Quand tombent les tyrans

Mai 4, 2003 | Res Publica

Après la dictature du prolétariat, le dépérissement de l’Etat ! Après le « socialisme réel », le communisme réalisé ! Nous avons tous entendu la belle promesse – certains y croient encore.

Pourtant, une dialectique rusée a bouleversé la logique marxiste : c’est l’échec de la dictature du prolétariat transformé en culte du tyran, c’est la dégénérescence mafieuse du système soviétique qui ont permis l’apparition momentanée de ces « sociétés sans Etat » qui faisaient rêver voici une trentaine d’année. Las ! Nous n’avons pas vu un « dépassement » planifié, mais l’effondrement total, révolutionnaire, l’anéantissement tel que les anarchistes l’avaient rêvé.

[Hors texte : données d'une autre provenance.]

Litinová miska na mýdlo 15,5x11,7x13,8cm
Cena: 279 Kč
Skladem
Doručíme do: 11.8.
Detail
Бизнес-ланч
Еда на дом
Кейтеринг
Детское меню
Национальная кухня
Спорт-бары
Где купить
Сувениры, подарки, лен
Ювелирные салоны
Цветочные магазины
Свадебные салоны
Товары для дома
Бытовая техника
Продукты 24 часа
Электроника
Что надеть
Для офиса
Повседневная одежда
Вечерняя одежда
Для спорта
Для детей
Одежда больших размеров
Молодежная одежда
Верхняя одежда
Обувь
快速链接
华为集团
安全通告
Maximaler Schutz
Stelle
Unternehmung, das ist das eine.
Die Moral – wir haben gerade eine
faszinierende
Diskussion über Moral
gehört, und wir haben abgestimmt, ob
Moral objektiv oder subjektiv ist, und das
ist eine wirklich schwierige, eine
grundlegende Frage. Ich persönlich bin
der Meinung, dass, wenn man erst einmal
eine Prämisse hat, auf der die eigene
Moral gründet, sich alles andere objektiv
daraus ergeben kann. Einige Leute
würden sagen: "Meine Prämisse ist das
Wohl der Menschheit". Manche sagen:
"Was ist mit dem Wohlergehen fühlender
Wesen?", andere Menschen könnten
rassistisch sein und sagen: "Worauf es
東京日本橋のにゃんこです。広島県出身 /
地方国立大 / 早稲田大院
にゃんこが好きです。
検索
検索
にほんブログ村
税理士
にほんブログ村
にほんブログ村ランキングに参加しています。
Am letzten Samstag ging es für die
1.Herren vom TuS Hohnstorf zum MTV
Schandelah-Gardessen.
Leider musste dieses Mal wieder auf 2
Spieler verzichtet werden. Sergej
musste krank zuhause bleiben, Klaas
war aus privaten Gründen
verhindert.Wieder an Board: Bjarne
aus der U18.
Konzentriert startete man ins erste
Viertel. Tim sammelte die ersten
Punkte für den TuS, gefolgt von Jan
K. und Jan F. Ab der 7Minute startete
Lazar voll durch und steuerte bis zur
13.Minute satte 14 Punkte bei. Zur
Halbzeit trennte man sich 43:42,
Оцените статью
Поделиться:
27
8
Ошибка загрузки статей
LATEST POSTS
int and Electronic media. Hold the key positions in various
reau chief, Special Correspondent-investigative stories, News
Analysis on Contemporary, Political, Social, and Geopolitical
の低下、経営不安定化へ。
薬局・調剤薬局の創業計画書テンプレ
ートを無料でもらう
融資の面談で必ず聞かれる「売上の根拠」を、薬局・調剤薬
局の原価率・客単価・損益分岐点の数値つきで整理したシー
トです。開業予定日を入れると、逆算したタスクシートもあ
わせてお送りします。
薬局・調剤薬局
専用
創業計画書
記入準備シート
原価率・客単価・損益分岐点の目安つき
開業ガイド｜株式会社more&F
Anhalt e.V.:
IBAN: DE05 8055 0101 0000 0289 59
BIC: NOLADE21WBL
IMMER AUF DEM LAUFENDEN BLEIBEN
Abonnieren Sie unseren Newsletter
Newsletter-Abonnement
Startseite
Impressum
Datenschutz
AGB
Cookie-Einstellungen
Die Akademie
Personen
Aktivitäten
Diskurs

Là encore, rien ne s’est passé comme prévu. Au lieu d’une société bucolique, libérée, réconciliée avec elle-même, délivrée de toutes les formes d’aliénation – une frénésie d’appropriation individuelle. Songeons à l’Albanie après l’effondrement des pyramides de crédits, à Bagdad après l’arrivée des troupes américaines. Un mot d’ordre implicite a résumé l’action spontanée des masses : « à chacun sa Kalachnikov » et, ensuite, à chacun selon ses besoins par le pillage et si nécessaire par le meurtre. Echec de la prophétie marxienne, triomphe du schéma de Hobbes – celui de la guerre de tous contre tous.

Triomphe apparent. La rapine généralisée ne dure jamais plus de quelques journées. L’Etat absolutiste n’est pas la conclusion nécessaire de la situation d’anarchie. L’anéantissement de la symbolique politique et de l’organisation étatique ne signifie pas qu’il y ait table rase. Ainsi en Irak : le pouvoir est détruit, mais une organisation subsiste sous forme tribale, « ethnique » (les Turkmènes du nord de l’Irak, dont on parle si peu), religieuse (chiites, sunnite, chrétienne), partisane (les communistes) tandis que se réaffirme un sentiment national sous la forme d’un rejet de l’occupant américain.

Cela signifie que le pays se trouve à la croisée des chemins : les tribus, c’est une forme pré-historique de lien social ; la religion ouvre une perspective au-delà de l’histoire ; l’ethnisme est la négation de toute histoire ; l’expression de l’appartenance nationale permet d’envisager un projet collectif selon une nouvelle représentation politique. Aussi, la sympathie pour telle ou telle fraction de la population et les affinités religieuses ne sauraient s’opposer au souci politique, qui doit demeurer primordial si l’on veut éviter de nouvelles violences. Pour résoudre les problèmes concrets, il faut se faire philosophe. Autrement dit, bien mettre en pratique la raison politique.

C’est ce que ne font pas les occupants américains, dans les pays qu’il ont achevé de dévaster. Leur erreur, tragique, est de nier le caractère primordial du pouvoir politique. Elle rejoint la bévue de certains apologistes français de l’Etat de droit qui en viennent à oublier l’Etat et se contentent de veiller à ce qu’il y ait de la production de droit.

Au lieu de s’obstiner dans une administration illusoire des choses sous laquelle prospèrent les trafiquants et les fanatiques, les anglo-saxons devraient relire le « Jules César » de Shakespeare et les Français auraient avantage à s’inspirer du commentaire qu’en fait Daniel Sibony (1). Il ne suffit pas de faire tomber le tyran, ni de tuer dans l’œuf une tyrannie possible, en croyant que le peuple sera heureux qu’on lui rende la liberté et qu’on s’esquive, la tâche accomplie. Les Américains croient se donner le beau rôle. Ils commettent la faute majeure de confondre le gouvernement des hommes et la gestion, plus ou moins déléguée à des supplétifs et à des officines, des problèmes au jour le jour. Un peuple n’est libre que lorsqu’il peut instituer la liberté sous la forme d’un pouvoir politique, capable d’assurer la médiation effectivement symbolique entre le tribal et le religieux, entre le national et le transnational, entre l’exigence de liberté et le principe d’égalité, entre les partis politiques et entre les classes sociales.

A ce propos, il n’est pas inutile de rappeler que l’ancienne Yougoslavie, l’Afghanistan et l’Irak dispose de dynasties royales capables de réaliser cette fonction arbitrale, et de sauver les peuples d’interminables tragédies.

***

(1) Daniel Sibony, Avec Shakespeare, Le Seuil/Points-Essais, 2003.